▶ _WHAT IS NEEDED_
Repeat, exactly as written, all of the entries, but not their pictures.

*** Opening of EXERCISE INPUT ***

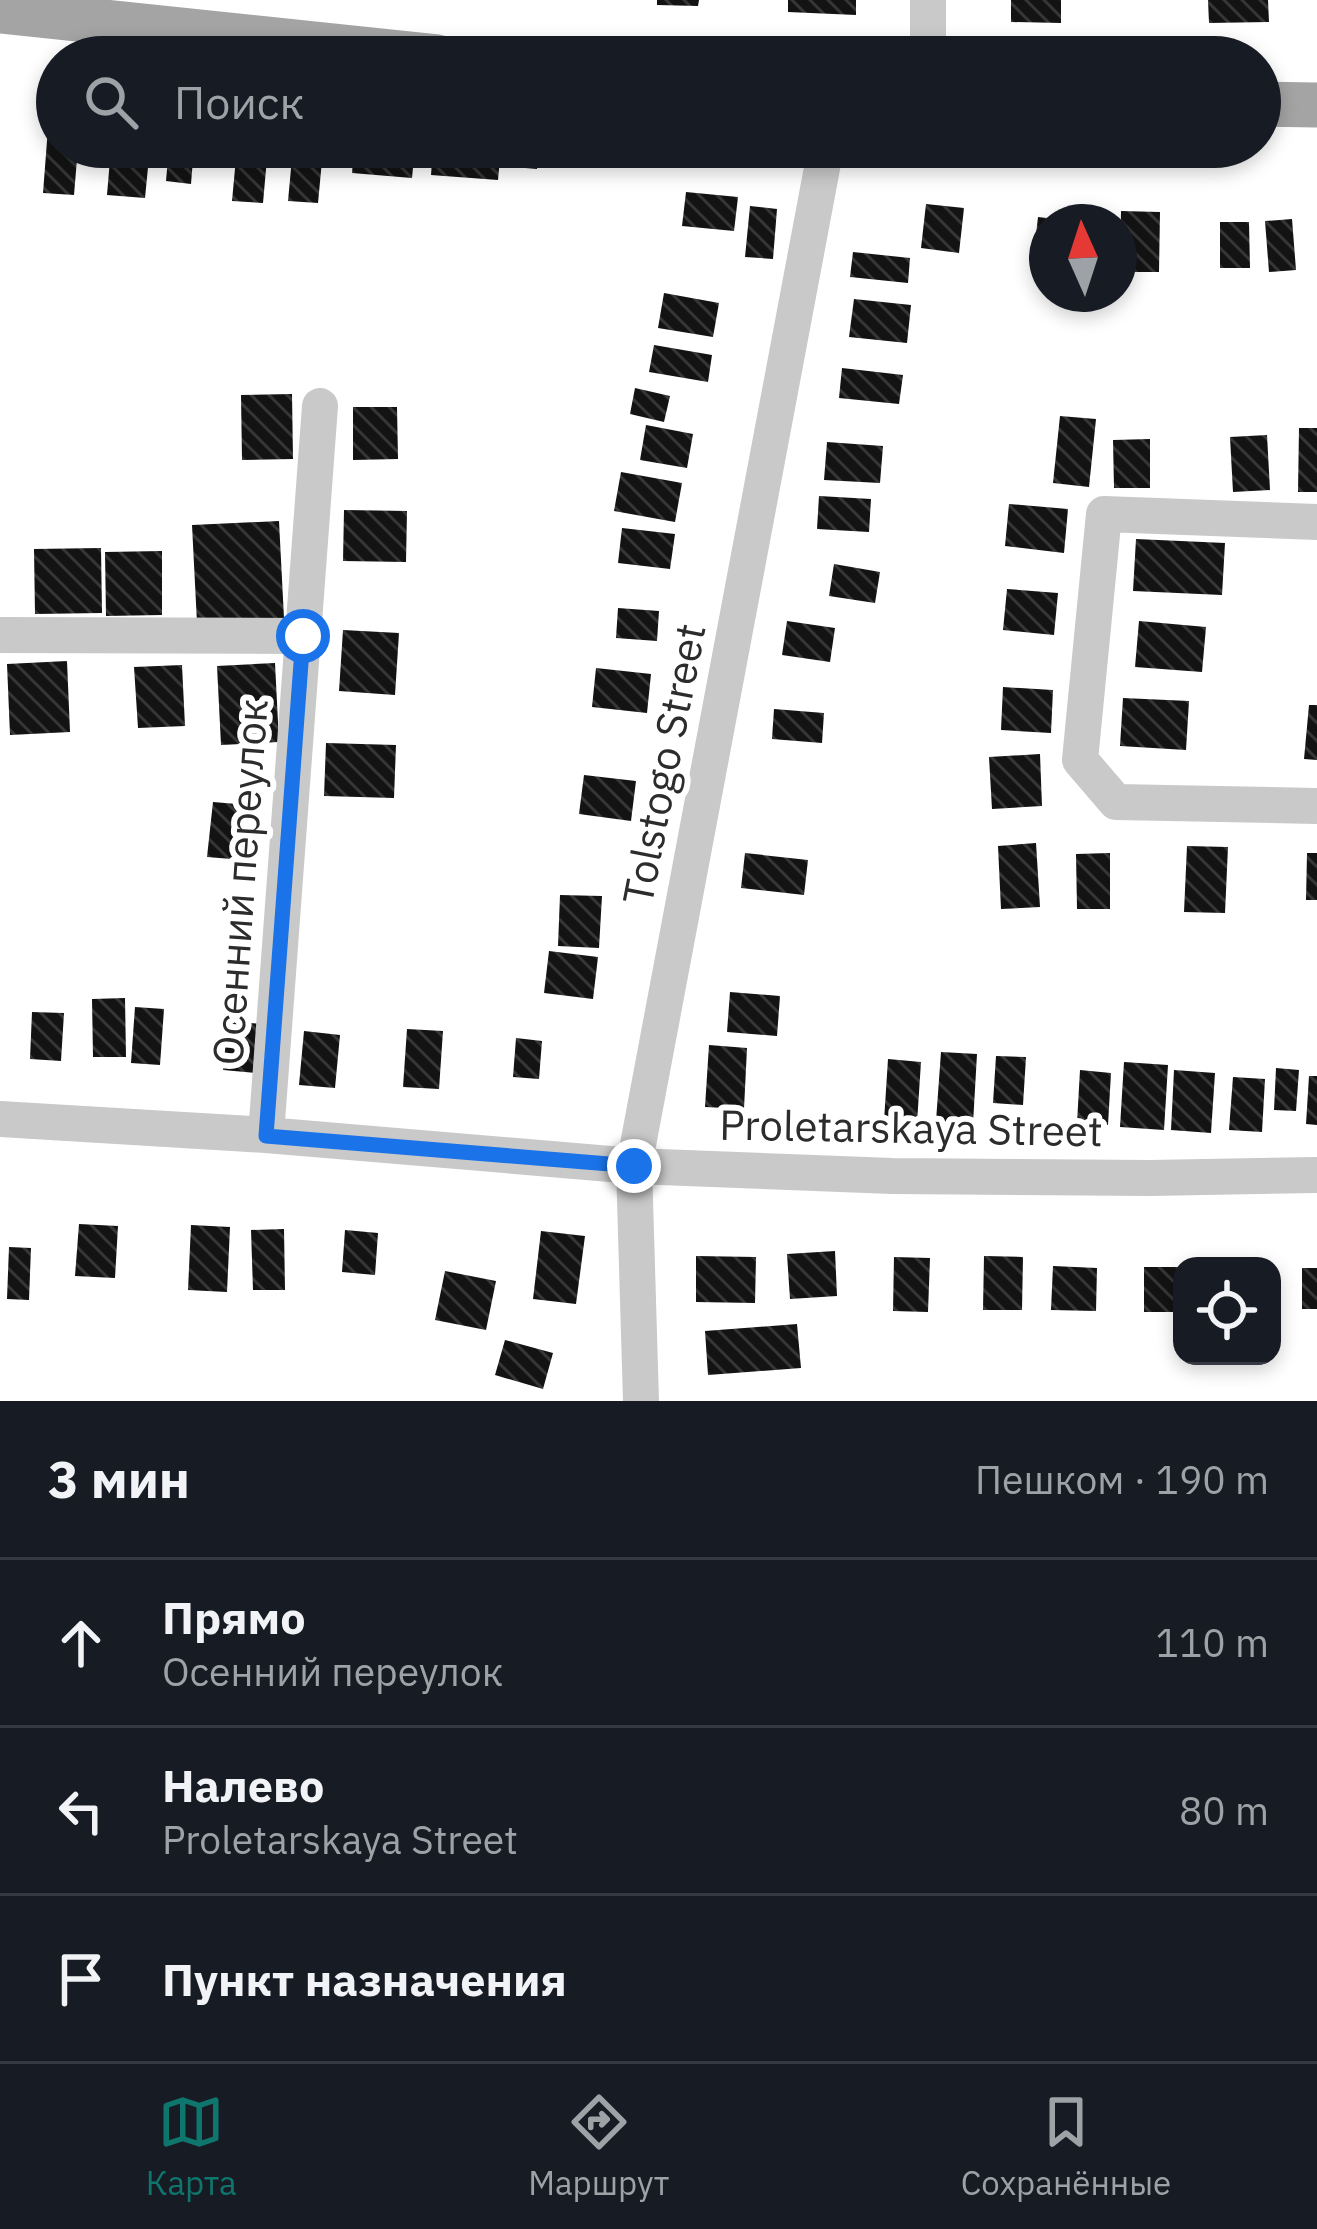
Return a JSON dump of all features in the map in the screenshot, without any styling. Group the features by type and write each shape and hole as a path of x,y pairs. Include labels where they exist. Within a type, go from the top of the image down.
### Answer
{"main road":[{"path":"0,10 242,36"},
{"path":"1281,104 1317,105"}],"street":[{"path":"928,0 928,36"},
{"name":"Tolstogo Street","path":"640,1401 634,1166 822,168"},
{"name":"Осенний переулок","path":"266,1136 320,406"},
{"path":"1317,522 1104,514 1080,760 1116,802 1317,806"},
{"name":"Осенний переулок","path":"0,635 303,636"},
{"name":"Proletarskaya Street","path":"0,1119 634,1166 915,1176 1317,1175"}],"building":[{"path":"657,0 699,0 698,6 657,5"},
{"path":"788,0 856,0 856,15 788,12"},
{"path":"1011,0 1061,0 1061,23 1011,22"},
{"path":"1208,0 1268,0 1269,22 1209,23"},
{"path":"45,168 76,168 74,195 43,193"},
{"path":"109,168 148,168 145,198 107,195"},
{"path":"167,168 192,168 191,184 166,181"},
{"path":"235,168 266,168 263,203 232,201"},
{"path":"291,168 321,168 318,203 288,201"},
{"path":"352,168 413,168 412,178 352,173"},
{"path":"432,168 499,168 498,180 431,175"},
{"path":"686,192 738,197 734,231 682,226"},
{"path":"926,204 964,208 959,253 921,248"},
{"path":"750,206 777,209 773,259 745,257"},
{"path":"1137,211 1160,212 1159,272 1137,272"},
{"path":"1292,219 1296,270 1269,272 1265,221"},
{"path":"1220,222 1249,222 1250,268 1220,268"},
{"path":"853,252 910,258 908,283 850,277"},
{"path":"664,293 719,303 713,337 658,328"},
{"path":"854,299 911,305 907,343 849,337"},
{"path":"654,345 712,355 708,382 649,372"},
{"path":"842,368 903,375 899,404 839,398"},
{"path":"635,388 670,396 664,422 630,414"},
{"path":"292,394 293,459 242,460 241,395"},
{"path":"353,407 397,407 398,459 353,460"},
{"path":"1060,416 1096,419 1089,487 1053,483"},
{"path":"646,425 693,434 687,468 640,460"},
{"path":"1299,428 1317,428 1317,492 1298,492"},
{"path":"1267,435 1270,490 1233,492 1230,437"},
{"path":"1150,439 1150,488 1114,488 1113,440"},
{"path":"827,442 883,446 880,483 824,480"},
{"path":"621,472 682,483 675,522 614,511"},
{"path":"819,496 871,499 869,532 817,529"},
{"path":"1009,504 1068,509 1064,553 1005,546"},
{"path":"344,510 407,511 406,562 343,561"},
{"path":"279,521 284,618 197,623 192,525"},
{"path":"622,528 675,534 670,569 618,563"},
{"path":"1136,539 1225,543 1222,595 1133,591"},
{"path":"101,548 102,613 35,614 34,549"},
{"path":"162,551 162,615 106,616 105,552"},
{"path":"834,564 880,572 875,603 829,596"},
{"path":"1007,589 1058,593 1054,635 1003,630"},
{"path":"618,608 659,611 657,641 616,638"},
{"path":"787,621 835,628 830,662 782,655"},
{"path":"1139,621 1206,627 1202,672 1135,667"},
{"path":"343,630 399,633 395,695 339,691"},
{"path":"67,661 70,732 10,735 7,664"},
{"path":"275,663 279,742 221,745 217,666"},
{"path":"182,665 185,726 138,728 134,667"},
{"path":"596,668 651,674 647,713 592,707"},
{"path":"1003,687 1053,690 1051,733 1001,730"},
{"path":"1123,698 1189,701 1186,750 1120,746"},
{"path":"1309,705 1317,705 1317,760 1304,759"},
{"path":"774,709 824,713 822,743 772,739"},
{"path":"326,743 396,745 394,798 324,796"},
{"path":"1040,754 1042,806 992,809 989,757"},
{"path":"584,775 636,781 631,821 579,814"},
{"path":"213,802 249,805 244,860 207,857"},
{"path":"1036,843 1040,907 1001,909 998,846"},
{"path":"1187,846 1228,847 1225,913 1184,912"},
{"path":"745,853 808,860 804,895 741,888"},
{"path":"1110,853 1110,909 1077,909 1076,854"},
{"path":"1307,853 1317,853 1317,900 1306,900"},
{"path":"560,895 602,896 599,948 558,946"},
{"path":"549,951 598,957 593,999 544,993"},
{"path":"730,992 780,996 777,1036 727,1032"},
{"path":"125,998 126,1057 93,1057 92,999"},
{"path":"135,1007 164,1009 160,1065 131,1063"},
{"path":"32,1012 64,1013 61,1061 30,1059"},
{"path":"228,1021 262,1024 257,1073 223,1070"},
{"path":"407,1029 443,1031 439,1089 403,1087"},
{"path":"304,1031 340,1035 335,1088 299,1085"},
{"path":"516,1038 542,1041 539,1079 513,1077"},
{"path":"709,1045 747,1048 744,1109 705,1107"},
{"path":"941,1052 977,1054 973,1124 936,1121"},
{"path":"996,1056 1026,1057 1023,1105 993,1103"},
{"path":"888,1059 921,1062 917,1123 884,1121"},
{"path":"1124,1062 1168,1065 1164,1130 1120,1127"},
{"path":"1276,1068 1299,1070 1296,1111 1274,1110"},
{"path":"1080,1070 1111,1073 1108,1125 1077,1123"},
{"path":"1174,1070 1215,1073 1211,1133 1171,1130"},
{"path":"1309,1076 1317,1076 1317,1125 1306,1124"},
{"path":"1233,1077 1265,1079 1262,1132 1229,1130"},
{"path":"79,1224 118,1226 115,1278 75,1276"},
{"path":"191,1225 230,1227 227,1292 188,1290"},
{"path":"284,1229 285,1290 253,1290 251,1230"},
{"path":"345,1230 378,1233 375,1275 342,1272"},
{"path":"541,1231 585,1236 576,1304 533,1299"},
{"path":"9,1247 31,1248 29,1300 7,1299"},
{"path":"835,1251 837,1296 790,1299 787,1254"},
{"path":"696,1256 756,1257 755,1303 696,1302"},
{"path":"984,1256 1023,1257 1022,1310 983,1310"},
{"path":"894,1257 930,1258 928,1312 893,1311"},
{"path":"1053,1266 1097,1268 1096,1311 1051,1310"},
{"path":"1144,1267 1173,1267 1173,1312 1144,1312"},
{"path":"1302,1268 1317,1268 1317,1309 1302,1309"},
{"path":"445,1271 496,1281 486,1330 435,1320"},
{"path":"797,1324 801,1368 708,1375 705,1331"},
{"path":"505,1340 553,1353 543,1389 495,1375"}],"route":[{"path":"303,636 266,1136 634,1166"}]}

*** Close of EXERCISE INPUT ***

▶ _RESULT FOR THIS TASK_
Return a JSON dump of all features in the map in the screenshot, without any styling. Group the features by type and write each shape and hole as a path of x,y pairs. Include labels where they exist. Within a type, go from the top of the image down.
### Answer
{"main road":[{"path":"0,10 242,36"},
{"path":"1281,104 1317,105"}],"street":[{"path":"928,0 928,36"},
{"name":"Tolstogo Street","path":"640,1401 634,1166 822,168"},
{"name":"Осенний переулок","path":"266,1136 320,406"},
{"path":"1317,522 1104,514 1080,760 1116,802 1317,806"},
{"name":"Осенний переулок","path":"0,635 303,636"},
{"name":"Proletarskaya Street","path":"0,1119 634,1166 915,1176 1317,1175"}],"building":[{"path":"657,0 699,0 698,6 657,5"},
{"path":"788,0 856,0 856,15 788,12"},
{"path":"1011,0 1061,0 1061,23 1011,22"},
{"path":"1208,0 1268,0 1269,22 1209,23"},
{"path":"45,168 76,168 74,195 43,193"},
{"path":"109,168 148,168 145,198 107,195"},
{"path":"167,168 192,168 191,184 166,181"},
{"path":"235,168 266,168 263,203 232,201"},
{"path":"291,168 321,168 318,203 288,201"},
{"path":"352,168 413,168 412,178 352,173"},
{"path":"432,168 499,168 498,180 431,175"},
{"path":"686,192 738,197 734,231 682,226"},
{"path":"926,204 964,208 959,253 921,248"},
{"path":"750,206 777,209 773,259 745,257"},
{"path":"1137,211 1160,212 1159,272 1137,272"},
{"path":"1292,219 1296,270 1269,272 1265,221"},
{"path":"1220,222 1249,222 1250,268 1220,268"},
{"path":"853,252 910,258 908,283 850,277"},
{"path":"664,293 719,303 713,337 658,328"},
{"path":"854,299 911,305 907,343 849,337"},
{"path":"654,345 712,355 708,382 649,372"},
{"path":"842,368 903,375 899,404 839,398"},
{"path":"635,388 670,396 664,422 630,414"},
{"path":"292,394 293,459 242,460 241,395"},
{"path":"353,407 397,407 398,459 353,460"},
{"path":"1060,416 1096,419 1089,487 1053,483"},
{"path":"646,425 693,434 687,468 640,460"},
{"path":"1299,428 1317,428 1317,492 1298,492"},
{"path":"1267,435 1270,490 1233,492 1230,437"},
{"path":"1150,439 1150,488 1114,488 1113,440"},
{"path":"827,442 883,446 880,483 824,480"},
{"path":"621,472 682,483 675,522 614,511"},
{"path":"819,496 871,499 869,532 817,529"},
{"path":"1009,504 1068,509 1064,553 1005,546"},
{"path":"344,510 407,511 406,562 343,561"},
{"path":"279,521 284,618 197,623 192,525"},
{"path":"622,528 675,534 670,569 618,563"},
{"path":"1136,539 1225,543 1222,595 1133,591"},
{"path":"101,548 102,613 35,614 34,549"},
{"path":"162,551 162,615 106,616 105,552"},
{"path":"834,564 880,572 875,603 829,596"},
{"path":"1007,589 1058,593 1054,635 1003,630"},
{"path":"618,608 659,611 657,641 616,638"},
{"path":"787,621 835,628 830,662 782,655"},
{"path":"1139,621 1206,627 1202,672 1135,667"},
{"path":"343,630 399,633 395,695 339,691"},
{"path":"67,661 70,732 10,735 7,664"},
{"path":"275,663 279,742 221,745 217,666"},
{"path":"182,665 185,726 138,728 134,667"},
{"path":"596,668 651,674 647,713 592,707"},
{"path":"1003,687 1053,690 1051,733 1001,730"},
{"path":"1123,698 1189,701 1186,750 1120,746"},
{"path":"1309,705 1317,705 1317,760 1304,759"},
{"path":"774,709 824,713 822,743 772,739"},
{"path":"326,743 396,745 394,798 324,796"},
{"path":"1040,754 1042,806 992,809 989,757"},
{"path":"584,775 636,781 631,821 579,814"},
{"path":"213,802 249,805 244,860 207,857"},
{"path":"1036,843 1040,907 1001,909 998,846"},
{"path":"1187,846 1228,847 1225,913 1184,912"},
{"path":"745,853 808,860 804,895 741,888"},
{"path":"1110,853 1110,909 1077,909 1076,854"},
{"path":"1307,853 1317,853 1317,900 1306,900"},
{"path":"560,895 602,896 599,948 558,946"},
{"path":"549,951 598,957 593,999 544,993"},
{"path":"730,992 780,996 777,1036 727,1032"},
{"path":"125,998 126,1057 93,1057 92,999"},
{"path":"135,1007 164,1009 160,1065 131,1063"},
{"path":"32,1012 64,1013 61,1061 30,1059"},
{"path":"228,1021 262,1024 257,1073 223,1070"},
{"path":"407,1029 443,1031 439,1089 403,1087"},
{"path":"304,1031 340,1035 335,1088 299,1085"},
{"path":"516,1038 542,1041 539,1079 513,1077"},
{"path":"709,1045 747,1048 744,1109 705,1107"},
{"path":"941,1052 977,1054 973,1124 936,1121"},
{"path":"996,1056 1026,1057 1023,1105 993,1103"},
{"path":"888,1059 921,1062 917,1123 884,1121"},
{"path":"1124,1062 1168,1065 1164,1130 1120,1127"},
{"path":"1276,1068 1299,1070 1296,1111 1274,1110"},
{"path":"1080,1070 1111,1073 1108,1125 1077,1123"},
{"path":"1174,1070 1215,1073 1211,1133 1171,1130"},
{"path":"1309,1076 1317,1076 1317,1125 1306,1124"},
{"path":"1233,1077 1265,1079 1262,1132 1229,1130"},
{"path":"79,1224 118,1226 115,1278 75,1276"},
{"path":"191,1225 230,1227 227,1292 188,1290"},
{"path":"284,1229 285,1290 253,1290 251,1230"},
{"path":"345,1230 378,1233 375,1275 342,1272"},
{"path":"541,1231 585,1236 576,1304 533,1299"},
{"path":"9,1247 31,1248 29,1300 7,1299"},
{"path":"835,1251 837,1296 790,1299 787,1254"},
{"path":"696,1256 756,1257 755,1303 696,1302"},
{"path":"984,1256 1023,1257 1022,1310 983,1310"},
{"path":"894,1257 930,1258 928,1312 893,1311"},
{"path":"1053,1266 1097,1268 1096,1311 1051,1310"},
{"path":"1144,1267 1173,1267 1173,1312 1144,1312"},
{"path":"1302,1268 1317,1268 1317,1309 1302,1309"},
{"path":"445,1271 496,1281 486,1330 435,1320"},
{"path":"797,1324 801,1368 708,1375 705,1331"},
{"path":"505,1340 553,1353 543,1389 495,1375"}],"route":[{"path":"303,636 266,1136 634,1166"}]}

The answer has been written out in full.